I would suggest enabling debug logging temporarily using:

sudo snap set lxd daemon.debug=true; sudo systemctl reload snap.lxd.daemon

If you see it reoccur, then send over the contents of /var/snap/lxd/common/lxd/logs/lxd.log for helping with debugging the order of actions that causes it.

Thanks

I am coming back to you because the problem was still present on another server. I did a first reload of lxd and it still didn’t work. I then activated the debug mode with the reload and the problem was solved directly.

I will keep these commands aside if the problem occurs again. Thanks a lot for the quick help.

Thanks. We would like to know the order of the reproducer steps so if you see it occur again that would be useful so we can fix it.

1 Like

I have the exact same problem on LXD 5.10 compiled from source.
The debug option is activated, and I have a log file of 1.9Go, are you still interested in these logs to be able to understand/debug this problem?

Yes that would be useful to see how it got into that state.

Do you have the commands you ran too?

Here is a link to the log file. The first occurrence of the message appears on line 2296594 (yes, it is a very large file because the error does not appear very quickly)

time="2023-03-07T08:27:46Z" level=debug msg="Instance operation lock finished" action=restore err="In use" instance=ynh-appci-bullseye-amd64-stable-test-6 project=default reusable=false

For context, we use LXD in an internal CI/CD, which runs application installations and tries different actions on them before restoring the container to run others.

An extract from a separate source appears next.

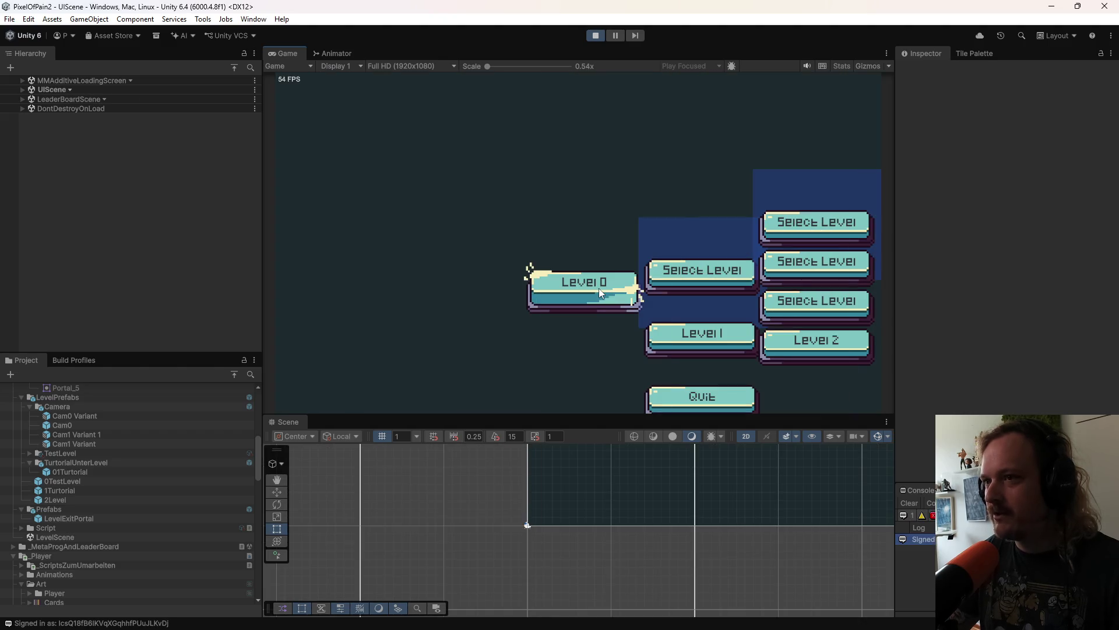
{"action": "left_click", "coordinate": [600, 289]}
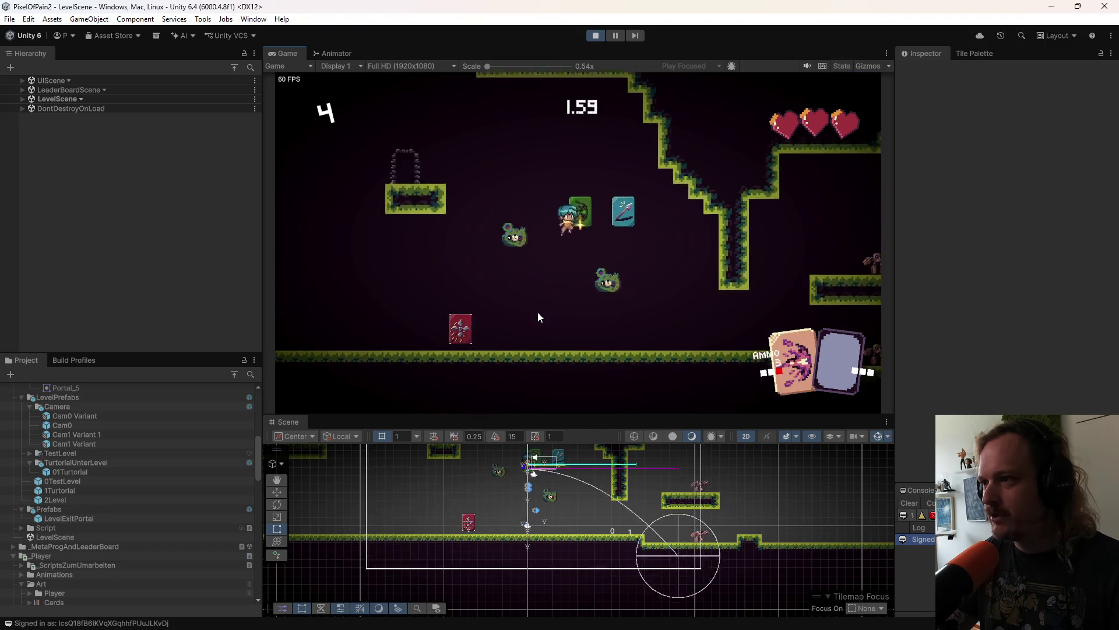
{"action": "key", "text": "a"}
{"action": "key", "text": "space"}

The error occurs after stopping a container with lxc stop $container, and running lxc restore $container snap0 (in this case “ynh-appci-bullseye-amd64-stable-test-6”).

We have had this error for quite a few versions already, and indeed a reload of the LXD service can fix the error, but if we can help to find a solution it is even better.

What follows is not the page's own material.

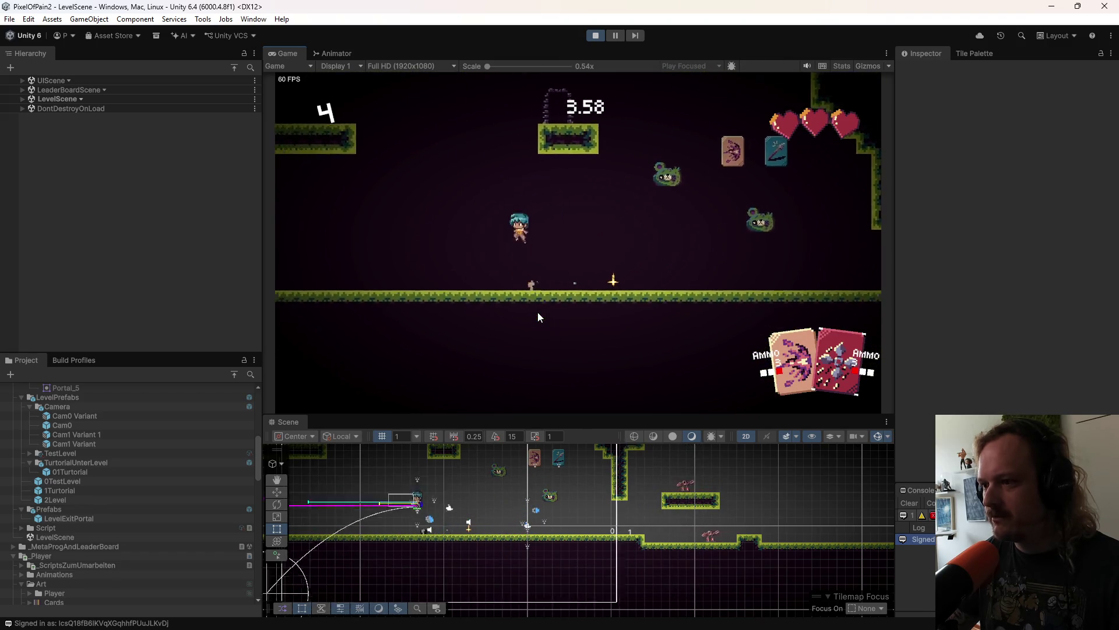
{"action": "key", "text": "a"}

What storage driver is the instance on? It sounds like restoring from the snapshot is taking a long time.

We are using dir

On dir driver doing snapshot restores can take a long time.

This PR may help in this situation, by keeping the operation lock held until its finished:

Thank you for your time. I will wait for this PR to get merged, and I will come back if I still have the problem.